• _TASK DESCRIPTION_: Use the entries below and reproduce exactly the lines from the one containing "[99,637,114,644] we -> [778,125,812,141] We" down to the one containing "[85,1133,233,1145] this is", both of them included.

-- DATASET CONTENT follows --

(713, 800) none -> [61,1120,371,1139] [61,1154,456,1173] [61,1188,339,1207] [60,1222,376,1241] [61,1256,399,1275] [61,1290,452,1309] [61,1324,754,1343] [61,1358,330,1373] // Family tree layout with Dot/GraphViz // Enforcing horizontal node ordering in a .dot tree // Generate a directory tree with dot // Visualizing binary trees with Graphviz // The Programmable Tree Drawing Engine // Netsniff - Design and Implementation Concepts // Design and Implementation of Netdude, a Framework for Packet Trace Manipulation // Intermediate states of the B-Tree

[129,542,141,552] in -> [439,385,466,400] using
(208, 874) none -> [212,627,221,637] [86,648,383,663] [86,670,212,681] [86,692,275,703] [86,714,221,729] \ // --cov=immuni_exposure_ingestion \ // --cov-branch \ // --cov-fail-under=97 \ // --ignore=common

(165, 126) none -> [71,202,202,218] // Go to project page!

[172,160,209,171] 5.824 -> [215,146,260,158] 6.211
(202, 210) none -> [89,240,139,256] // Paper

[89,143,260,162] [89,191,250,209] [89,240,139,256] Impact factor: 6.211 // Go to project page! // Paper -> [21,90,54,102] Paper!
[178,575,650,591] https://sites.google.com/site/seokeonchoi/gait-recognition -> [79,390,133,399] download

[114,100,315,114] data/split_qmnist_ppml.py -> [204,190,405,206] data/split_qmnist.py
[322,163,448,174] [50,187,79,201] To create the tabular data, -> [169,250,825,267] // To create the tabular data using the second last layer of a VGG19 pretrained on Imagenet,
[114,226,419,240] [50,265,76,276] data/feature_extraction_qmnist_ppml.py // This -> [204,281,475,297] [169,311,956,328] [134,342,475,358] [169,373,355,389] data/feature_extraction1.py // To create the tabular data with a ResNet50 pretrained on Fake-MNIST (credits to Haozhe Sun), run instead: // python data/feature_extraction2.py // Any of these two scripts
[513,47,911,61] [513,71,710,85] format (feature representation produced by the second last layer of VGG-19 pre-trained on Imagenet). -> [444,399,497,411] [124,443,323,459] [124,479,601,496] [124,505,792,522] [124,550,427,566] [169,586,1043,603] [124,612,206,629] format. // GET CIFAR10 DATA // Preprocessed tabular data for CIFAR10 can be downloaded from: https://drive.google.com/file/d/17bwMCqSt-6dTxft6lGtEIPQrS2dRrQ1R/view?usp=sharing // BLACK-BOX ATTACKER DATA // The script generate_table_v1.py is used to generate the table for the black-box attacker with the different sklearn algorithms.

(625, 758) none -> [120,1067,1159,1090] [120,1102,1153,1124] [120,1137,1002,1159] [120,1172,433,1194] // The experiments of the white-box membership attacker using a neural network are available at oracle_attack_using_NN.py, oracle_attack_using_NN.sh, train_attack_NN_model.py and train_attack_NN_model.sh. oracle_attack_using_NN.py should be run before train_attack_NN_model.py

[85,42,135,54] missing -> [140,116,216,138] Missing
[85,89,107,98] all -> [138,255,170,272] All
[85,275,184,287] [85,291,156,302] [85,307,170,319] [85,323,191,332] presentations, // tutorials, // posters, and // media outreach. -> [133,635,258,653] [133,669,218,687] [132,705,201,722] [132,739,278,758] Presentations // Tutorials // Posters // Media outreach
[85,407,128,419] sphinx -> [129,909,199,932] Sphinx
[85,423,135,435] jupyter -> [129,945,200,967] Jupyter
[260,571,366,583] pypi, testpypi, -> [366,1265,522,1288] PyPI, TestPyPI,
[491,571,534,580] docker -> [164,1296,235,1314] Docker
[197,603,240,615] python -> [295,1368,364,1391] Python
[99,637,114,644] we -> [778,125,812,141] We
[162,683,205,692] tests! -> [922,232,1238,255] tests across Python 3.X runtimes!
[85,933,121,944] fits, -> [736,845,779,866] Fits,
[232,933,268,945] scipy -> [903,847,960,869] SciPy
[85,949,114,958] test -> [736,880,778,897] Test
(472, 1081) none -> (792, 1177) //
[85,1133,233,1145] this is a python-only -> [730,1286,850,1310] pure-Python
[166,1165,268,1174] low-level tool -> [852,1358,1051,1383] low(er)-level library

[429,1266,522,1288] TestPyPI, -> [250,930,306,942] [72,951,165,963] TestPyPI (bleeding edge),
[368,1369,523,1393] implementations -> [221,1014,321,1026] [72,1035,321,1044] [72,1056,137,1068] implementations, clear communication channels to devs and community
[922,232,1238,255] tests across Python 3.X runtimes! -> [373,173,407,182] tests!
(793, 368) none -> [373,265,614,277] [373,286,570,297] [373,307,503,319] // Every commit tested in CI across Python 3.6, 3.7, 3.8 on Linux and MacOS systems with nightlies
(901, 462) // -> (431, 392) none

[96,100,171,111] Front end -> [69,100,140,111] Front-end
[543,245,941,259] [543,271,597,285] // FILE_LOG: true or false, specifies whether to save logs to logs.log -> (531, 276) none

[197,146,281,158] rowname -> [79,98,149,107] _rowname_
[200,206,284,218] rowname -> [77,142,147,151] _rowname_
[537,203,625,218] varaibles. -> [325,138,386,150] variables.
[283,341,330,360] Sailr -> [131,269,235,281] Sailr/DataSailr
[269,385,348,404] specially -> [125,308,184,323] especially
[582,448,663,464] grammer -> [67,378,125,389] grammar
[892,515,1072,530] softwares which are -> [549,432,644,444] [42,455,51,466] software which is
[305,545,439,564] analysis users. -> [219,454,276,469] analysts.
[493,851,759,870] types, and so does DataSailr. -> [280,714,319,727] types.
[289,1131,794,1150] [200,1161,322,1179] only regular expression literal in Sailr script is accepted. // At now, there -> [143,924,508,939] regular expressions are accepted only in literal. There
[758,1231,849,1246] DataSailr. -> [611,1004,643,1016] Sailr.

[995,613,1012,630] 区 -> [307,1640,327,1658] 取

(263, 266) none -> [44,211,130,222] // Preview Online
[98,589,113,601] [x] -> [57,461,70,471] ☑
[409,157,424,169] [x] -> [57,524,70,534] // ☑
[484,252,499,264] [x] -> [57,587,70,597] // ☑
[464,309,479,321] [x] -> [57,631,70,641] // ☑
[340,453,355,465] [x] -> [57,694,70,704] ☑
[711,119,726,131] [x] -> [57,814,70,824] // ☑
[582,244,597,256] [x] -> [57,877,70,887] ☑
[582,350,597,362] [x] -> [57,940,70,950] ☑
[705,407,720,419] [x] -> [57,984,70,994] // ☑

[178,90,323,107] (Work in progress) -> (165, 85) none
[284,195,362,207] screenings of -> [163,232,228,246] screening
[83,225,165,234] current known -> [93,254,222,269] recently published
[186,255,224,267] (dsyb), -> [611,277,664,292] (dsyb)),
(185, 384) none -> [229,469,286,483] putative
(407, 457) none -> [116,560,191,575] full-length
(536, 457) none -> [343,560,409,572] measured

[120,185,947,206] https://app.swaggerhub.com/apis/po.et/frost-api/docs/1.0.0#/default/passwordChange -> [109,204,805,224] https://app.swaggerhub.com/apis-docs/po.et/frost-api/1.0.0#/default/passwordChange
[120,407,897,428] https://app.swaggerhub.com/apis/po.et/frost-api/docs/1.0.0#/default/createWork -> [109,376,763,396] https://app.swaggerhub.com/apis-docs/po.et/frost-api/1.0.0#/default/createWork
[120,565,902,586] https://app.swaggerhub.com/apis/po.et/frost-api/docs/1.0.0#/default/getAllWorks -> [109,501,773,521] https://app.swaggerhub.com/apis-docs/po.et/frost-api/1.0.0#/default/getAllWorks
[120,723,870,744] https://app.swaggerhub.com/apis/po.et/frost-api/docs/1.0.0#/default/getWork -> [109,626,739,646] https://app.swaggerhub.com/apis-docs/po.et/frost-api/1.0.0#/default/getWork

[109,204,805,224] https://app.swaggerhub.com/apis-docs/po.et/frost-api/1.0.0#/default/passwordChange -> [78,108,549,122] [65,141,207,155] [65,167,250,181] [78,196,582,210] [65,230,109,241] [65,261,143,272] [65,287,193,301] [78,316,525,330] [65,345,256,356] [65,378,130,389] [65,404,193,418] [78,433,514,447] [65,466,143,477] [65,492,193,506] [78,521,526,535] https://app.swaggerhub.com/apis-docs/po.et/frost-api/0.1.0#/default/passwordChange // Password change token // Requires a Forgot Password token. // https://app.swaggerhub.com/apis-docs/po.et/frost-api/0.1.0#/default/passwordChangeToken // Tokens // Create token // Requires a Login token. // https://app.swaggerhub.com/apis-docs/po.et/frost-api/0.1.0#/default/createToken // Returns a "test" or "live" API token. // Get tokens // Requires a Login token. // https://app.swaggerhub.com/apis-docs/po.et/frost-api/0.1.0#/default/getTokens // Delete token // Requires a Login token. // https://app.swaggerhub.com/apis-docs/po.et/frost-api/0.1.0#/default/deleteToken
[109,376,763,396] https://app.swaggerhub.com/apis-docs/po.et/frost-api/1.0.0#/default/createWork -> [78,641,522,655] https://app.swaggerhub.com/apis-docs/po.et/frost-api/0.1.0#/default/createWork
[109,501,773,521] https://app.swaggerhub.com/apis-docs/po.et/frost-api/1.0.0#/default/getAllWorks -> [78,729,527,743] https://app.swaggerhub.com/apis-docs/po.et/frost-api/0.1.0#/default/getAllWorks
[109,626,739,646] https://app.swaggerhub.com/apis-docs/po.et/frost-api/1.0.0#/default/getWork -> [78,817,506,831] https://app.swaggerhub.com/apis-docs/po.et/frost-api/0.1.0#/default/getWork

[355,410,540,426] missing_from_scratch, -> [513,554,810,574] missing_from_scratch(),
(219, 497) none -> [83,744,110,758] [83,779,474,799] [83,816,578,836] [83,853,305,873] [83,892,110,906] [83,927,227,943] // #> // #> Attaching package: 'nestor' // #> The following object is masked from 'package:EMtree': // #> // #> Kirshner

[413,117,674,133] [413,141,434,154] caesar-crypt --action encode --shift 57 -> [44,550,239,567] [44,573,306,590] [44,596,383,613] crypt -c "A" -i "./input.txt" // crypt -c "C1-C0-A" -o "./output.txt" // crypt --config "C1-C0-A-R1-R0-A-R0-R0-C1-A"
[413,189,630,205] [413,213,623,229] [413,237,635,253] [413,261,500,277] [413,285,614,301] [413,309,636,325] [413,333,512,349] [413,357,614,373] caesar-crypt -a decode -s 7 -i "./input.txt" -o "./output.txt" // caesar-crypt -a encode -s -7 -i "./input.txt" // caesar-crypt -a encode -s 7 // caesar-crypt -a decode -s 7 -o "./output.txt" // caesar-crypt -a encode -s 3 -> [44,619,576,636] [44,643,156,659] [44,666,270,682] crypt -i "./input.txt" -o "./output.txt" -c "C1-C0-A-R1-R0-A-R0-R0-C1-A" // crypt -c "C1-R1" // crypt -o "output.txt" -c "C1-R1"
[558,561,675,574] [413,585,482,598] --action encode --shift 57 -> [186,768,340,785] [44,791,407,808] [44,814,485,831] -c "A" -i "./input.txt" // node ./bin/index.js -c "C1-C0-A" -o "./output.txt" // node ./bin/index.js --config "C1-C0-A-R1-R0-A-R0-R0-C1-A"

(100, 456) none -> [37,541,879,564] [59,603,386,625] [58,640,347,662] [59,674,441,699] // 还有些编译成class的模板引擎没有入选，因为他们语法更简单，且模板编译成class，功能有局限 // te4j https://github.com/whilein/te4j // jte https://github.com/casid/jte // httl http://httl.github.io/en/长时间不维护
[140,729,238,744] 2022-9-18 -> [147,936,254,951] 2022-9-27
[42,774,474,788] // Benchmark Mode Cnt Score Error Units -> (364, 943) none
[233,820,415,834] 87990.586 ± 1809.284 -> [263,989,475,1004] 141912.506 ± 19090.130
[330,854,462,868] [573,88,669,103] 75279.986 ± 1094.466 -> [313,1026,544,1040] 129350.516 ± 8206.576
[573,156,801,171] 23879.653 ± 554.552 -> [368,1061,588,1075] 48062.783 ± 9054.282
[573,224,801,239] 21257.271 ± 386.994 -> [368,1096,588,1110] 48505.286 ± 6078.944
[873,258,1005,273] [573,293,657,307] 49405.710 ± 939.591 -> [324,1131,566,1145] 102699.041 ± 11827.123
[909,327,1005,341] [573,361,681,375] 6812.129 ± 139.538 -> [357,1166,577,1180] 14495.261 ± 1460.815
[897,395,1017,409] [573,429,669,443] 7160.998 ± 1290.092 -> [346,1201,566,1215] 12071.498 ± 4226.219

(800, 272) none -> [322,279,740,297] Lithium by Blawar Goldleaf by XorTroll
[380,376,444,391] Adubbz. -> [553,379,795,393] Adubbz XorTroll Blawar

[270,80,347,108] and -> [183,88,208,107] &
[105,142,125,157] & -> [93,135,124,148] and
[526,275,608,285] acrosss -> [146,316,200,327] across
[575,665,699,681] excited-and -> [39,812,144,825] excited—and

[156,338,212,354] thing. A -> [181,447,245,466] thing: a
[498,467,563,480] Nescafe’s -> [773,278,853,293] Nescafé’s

-- DATASET CONTENT concluded --

• _REPLY_:
[99,637,114,644] we -> [778,125,812,141] We
[162,683,205,692] tests! -> [922,232,1238,255] tests across Python 3.X runtimes!
[85,933,121,944] fits, -> [736,845,779,866] Fits,
[232,933,268,945] scipy -> [903,847,960,869] SciPy
[85,949,114,958] test -> [736,880,778,897] Test
(472, 1081) none -> (792, 1177) //
[85,1133,233,1145] this is a python-only -> [730,1286,850,1310] pure-Python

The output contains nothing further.